### [DATASET EXTRACT]
## Start
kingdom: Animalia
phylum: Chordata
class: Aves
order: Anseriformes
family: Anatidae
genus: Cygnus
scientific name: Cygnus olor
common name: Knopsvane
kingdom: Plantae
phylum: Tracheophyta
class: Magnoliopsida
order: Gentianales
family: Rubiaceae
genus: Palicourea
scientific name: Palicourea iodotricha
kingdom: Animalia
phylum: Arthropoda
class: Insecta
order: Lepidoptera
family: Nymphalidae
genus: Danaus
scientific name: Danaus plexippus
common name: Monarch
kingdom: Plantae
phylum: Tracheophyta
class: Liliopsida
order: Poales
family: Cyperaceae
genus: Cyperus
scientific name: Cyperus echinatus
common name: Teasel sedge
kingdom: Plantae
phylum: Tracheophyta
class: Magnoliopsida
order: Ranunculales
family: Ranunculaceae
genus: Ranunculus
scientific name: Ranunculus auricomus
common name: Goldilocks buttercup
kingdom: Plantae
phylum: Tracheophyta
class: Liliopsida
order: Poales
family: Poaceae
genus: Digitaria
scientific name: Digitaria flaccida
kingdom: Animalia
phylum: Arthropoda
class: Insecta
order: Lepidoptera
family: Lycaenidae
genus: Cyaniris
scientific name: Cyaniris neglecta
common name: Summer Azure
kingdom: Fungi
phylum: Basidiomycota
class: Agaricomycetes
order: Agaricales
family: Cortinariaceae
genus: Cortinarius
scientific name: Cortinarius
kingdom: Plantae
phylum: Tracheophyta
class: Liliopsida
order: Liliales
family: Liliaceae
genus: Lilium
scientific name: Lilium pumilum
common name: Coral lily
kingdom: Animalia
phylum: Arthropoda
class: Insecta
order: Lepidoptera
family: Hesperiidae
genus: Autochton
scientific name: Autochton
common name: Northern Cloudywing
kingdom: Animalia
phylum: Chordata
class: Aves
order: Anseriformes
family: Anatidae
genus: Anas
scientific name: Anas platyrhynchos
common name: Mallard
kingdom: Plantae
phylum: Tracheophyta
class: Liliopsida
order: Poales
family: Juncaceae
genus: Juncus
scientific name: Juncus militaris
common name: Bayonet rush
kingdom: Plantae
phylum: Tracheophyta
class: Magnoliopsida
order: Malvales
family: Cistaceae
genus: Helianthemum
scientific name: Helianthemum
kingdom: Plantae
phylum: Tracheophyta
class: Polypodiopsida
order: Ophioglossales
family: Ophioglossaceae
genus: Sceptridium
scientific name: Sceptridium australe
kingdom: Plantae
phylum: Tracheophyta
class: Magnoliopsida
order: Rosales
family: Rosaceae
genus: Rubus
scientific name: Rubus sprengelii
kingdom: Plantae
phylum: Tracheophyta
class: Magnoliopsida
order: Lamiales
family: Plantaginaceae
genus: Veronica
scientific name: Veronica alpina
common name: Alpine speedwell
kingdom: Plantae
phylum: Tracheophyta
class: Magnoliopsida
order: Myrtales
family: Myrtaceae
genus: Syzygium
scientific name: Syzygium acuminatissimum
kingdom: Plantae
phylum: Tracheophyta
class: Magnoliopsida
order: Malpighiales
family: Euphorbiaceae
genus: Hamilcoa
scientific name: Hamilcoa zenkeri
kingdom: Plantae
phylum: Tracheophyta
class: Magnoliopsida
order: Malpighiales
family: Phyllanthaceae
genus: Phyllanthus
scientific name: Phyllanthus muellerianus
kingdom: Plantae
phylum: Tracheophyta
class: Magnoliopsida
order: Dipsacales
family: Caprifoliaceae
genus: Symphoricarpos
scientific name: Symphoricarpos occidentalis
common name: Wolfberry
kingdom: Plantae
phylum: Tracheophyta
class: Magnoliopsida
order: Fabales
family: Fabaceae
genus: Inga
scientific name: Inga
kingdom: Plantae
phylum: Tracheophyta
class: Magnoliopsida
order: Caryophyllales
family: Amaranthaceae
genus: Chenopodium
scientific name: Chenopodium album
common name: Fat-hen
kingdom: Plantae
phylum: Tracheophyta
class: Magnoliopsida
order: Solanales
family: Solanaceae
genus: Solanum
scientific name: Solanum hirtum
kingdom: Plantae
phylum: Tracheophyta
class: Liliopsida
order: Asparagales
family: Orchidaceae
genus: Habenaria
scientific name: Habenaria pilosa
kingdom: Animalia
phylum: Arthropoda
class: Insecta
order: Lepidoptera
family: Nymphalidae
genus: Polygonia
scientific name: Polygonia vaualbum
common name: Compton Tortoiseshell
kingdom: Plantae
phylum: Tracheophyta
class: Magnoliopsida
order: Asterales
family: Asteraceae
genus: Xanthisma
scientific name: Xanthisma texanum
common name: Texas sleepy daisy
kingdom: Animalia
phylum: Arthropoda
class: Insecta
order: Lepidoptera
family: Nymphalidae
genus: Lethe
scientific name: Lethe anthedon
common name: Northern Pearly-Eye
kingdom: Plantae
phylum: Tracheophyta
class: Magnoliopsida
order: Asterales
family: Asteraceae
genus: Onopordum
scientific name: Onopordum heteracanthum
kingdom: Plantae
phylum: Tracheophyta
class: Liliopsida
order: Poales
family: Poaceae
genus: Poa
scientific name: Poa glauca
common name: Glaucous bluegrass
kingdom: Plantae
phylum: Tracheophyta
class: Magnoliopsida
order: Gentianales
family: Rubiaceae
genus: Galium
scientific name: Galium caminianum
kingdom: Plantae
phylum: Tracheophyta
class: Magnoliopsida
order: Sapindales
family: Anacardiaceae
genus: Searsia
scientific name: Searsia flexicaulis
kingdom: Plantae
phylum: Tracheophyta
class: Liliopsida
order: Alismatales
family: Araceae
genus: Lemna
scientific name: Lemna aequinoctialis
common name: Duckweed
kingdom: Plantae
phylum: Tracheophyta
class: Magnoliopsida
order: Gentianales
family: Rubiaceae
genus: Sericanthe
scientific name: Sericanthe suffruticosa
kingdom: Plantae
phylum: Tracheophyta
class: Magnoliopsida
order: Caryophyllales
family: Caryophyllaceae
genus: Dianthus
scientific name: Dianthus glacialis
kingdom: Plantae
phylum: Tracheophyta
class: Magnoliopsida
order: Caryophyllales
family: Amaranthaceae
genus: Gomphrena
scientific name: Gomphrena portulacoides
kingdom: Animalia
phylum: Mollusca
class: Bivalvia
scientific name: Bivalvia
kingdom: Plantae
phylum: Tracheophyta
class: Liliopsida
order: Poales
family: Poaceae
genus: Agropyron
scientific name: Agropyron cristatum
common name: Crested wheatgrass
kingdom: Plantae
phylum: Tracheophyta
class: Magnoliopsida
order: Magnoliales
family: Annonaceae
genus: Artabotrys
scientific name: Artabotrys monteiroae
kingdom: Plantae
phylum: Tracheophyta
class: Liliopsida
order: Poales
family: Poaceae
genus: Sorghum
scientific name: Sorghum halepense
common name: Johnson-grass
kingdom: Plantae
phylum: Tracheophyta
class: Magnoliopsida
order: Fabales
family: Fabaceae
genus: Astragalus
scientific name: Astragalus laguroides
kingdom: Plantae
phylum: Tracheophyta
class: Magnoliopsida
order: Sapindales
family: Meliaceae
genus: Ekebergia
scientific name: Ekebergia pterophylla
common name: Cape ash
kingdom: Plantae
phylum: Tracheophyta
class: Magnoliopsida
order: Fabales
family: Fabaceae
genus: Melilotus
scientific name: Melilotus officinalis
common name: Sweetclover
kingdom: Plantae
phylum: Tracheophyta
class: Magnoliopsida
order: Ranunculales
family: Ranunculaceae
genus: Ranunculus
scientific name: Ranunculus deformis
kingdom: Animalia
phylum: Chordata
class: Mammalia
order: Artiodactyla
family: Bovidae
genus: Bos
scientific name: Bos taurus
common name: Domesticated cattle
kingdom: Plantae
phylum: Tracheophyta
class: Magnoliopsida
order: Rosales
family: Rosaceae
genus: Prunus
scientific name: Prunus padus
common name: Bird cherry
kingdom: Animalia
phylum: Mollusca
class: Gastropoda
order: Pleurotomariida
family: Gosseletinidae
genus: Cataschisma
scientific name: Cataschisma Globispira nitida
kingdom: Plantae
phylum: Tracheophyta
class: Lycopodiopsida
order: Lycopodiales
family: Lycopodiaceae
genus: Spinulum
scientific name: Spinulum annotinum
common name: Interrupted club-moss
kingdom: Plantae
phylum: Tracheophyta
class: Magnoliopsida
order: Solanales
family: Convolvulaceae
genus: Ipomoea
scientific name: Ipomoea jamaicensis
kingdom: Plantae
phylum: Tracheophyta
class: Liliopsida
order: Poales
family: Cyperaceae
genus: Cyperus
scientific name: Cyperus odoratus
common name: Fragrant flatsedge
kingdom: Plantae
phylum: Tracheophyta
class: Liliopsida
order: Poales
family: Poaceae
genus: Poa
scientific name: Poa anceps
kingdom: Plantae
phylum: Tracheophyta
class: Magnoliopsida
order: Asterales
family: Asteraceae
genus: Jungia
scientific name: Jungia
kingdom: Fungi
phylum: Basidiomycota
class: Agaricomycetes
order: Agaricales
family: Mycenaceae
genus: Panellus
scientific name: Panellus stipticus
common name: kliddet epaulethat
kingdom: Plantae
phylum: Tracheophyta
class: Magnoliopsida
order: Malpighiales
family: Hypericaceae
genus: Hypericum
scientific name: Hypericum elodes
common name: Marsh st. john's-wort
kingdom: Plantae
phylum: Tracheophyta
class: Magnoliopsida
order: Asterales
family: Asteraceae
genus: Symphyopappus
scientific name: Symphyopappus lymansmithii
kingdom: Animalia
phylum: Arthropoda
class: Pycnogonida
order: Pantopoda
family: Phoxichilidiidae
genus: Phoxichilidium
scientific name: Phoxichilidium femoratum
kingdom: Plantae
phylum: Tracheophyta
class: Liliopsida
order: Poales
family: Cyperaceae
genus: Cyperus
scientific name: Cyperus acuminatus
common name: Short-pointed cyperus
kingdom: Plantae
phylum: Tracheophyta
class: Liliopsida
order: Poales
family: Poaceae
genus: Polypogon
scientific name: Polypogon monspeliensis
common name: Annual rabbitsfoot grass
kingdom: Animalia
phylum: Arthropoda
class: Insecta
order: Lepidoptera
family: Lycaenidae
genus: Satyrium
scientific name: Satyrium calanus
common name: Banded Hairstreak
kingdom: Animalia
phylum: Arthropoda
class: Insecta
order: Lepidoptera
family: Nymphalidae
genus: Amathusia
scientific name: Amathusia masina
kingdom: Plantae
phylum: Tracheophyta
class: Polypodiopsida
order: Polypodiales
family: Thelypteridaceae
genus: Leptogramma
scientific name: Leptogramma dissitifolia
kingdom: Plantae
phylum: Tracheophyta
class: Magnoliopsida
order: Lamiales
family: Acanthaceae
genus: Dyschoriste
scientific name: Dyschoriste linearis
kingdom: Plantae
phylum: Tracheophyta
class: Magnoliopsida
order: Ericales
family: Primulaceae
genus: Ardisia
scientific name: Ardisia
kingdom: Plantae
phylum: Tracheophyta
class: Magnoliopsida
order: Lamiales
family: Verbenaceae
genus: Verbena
## End
Please repeat the records from the start up to and including the line with "scientific name: Palicourea iodotricha", swapping "phylum" for "division" and leaving everything else unchanged.

kingdom: Animalia
division: Chordata
class: Aves
order: Anseriformes
family: Anatidae
genus: Cygnus
scientific name: Cygnus olor
common name: Knopsvane
kingdom: Plantae
division: Tracheophyta
class: Magnoliopsida
order: Gentianales
family: Rubiaceae
genus: Palicourea
scientific name: Palicourea iodotricha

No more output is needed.